Somatic Calling is the art of finding the differences between two samples. In a tumor/normal context this is complicated by the fact that the tumor sample is not ‘pure’. This means that standard Variant Calling (including haplotype-calling) is defeated by having a mix of DNA profiles in the same ‘sample’.

To deal with this, we developed a dynamic purity detection method. It detects and separates tumor signal from normal and noise. This gives a clear signal covering a wide signal range. In addition it allows for proper LOH (Loss Of Heterozygosity) detection in case of HETHOM promotion and total loss of signal.

The Somatic Caller uses two GAR files as input. The GAR files provide detailed input and the complete context to be able to make a proper call.
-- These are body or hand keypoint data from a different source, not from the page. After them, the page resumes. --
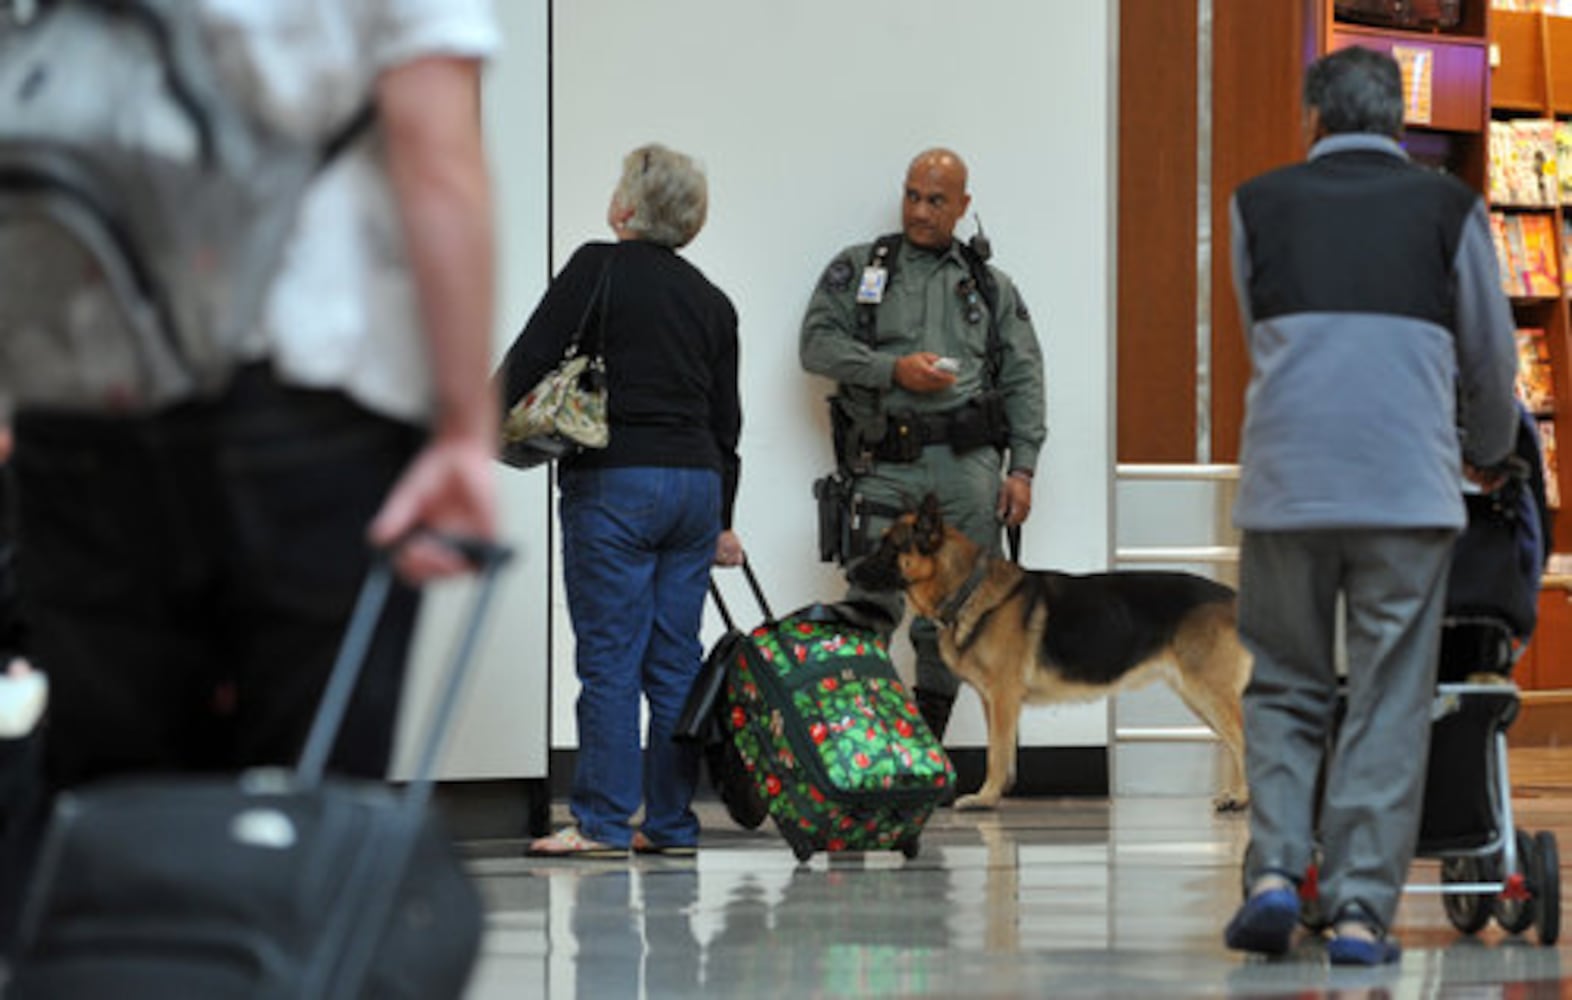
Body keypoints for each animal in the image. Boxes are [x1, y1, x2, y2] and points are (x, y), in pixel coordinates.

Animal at [848, 493, 1251, 811]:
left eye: (890, 547)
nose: (849, 572)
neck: (968, 589)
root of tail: (1235, 599)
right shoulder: (994, 702)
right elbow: (1003, 751)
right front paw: (997, 793)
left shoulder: (1003, 697)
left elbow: (995, 754)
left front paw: (984, 798)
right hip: (1202, 700)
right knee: (1237, 744)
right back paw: (1237, 796)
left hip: (1209, 695)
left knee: (1243, 742)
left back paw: (1244, 801)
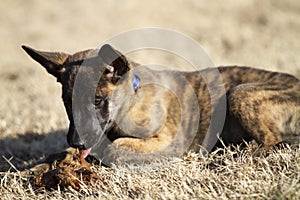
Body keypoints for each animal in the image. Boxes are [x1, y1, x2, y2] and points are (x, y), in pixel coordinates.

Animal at [22, 44, 300, 165]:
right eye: (66, 102)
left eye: (98, 100)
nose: (76, 142)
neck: (132, 100)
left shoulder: (169, 141)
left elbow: (118, 145)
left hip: (239, 93)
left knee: (273, 140)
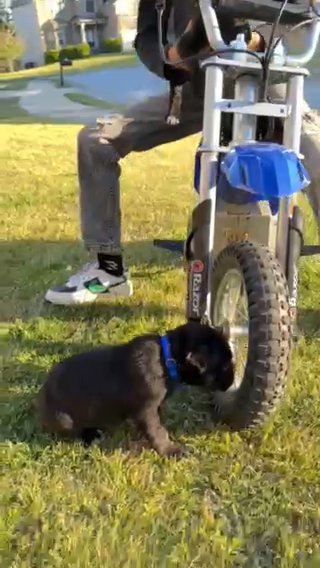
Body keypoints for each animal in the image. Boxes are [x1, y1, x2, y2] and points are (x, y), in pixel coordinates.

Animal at [38, 324, 232, 458]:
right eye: (224, 366)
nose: (231, 382)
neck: (167, 358)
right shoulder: (146, 410)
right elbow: (158, 431)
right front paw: (171, 450)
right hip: (64, 420)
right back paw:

The Caller operates at similar speed as the single sample Variant Caller. It takes ±6 minutes per 30x WGS sample to detect Somatic Calls.

The Somatic Caller output is a VCF file containing the somatic calls. The output can also be stored directly in the GVM. This allows you to collect a series of somatic outputs (cohort), and apply Consensus based Call Enhancement to further improve the signal. This also provides a repository in which genetic profiles can be detected.

Because of the speed, the quality and adaptive nature of the caller, it can be used in different environments, ranging from clinic to support high speed diagnosis, research to support genetic profile mining and clinical studies to support fast and efficient validation.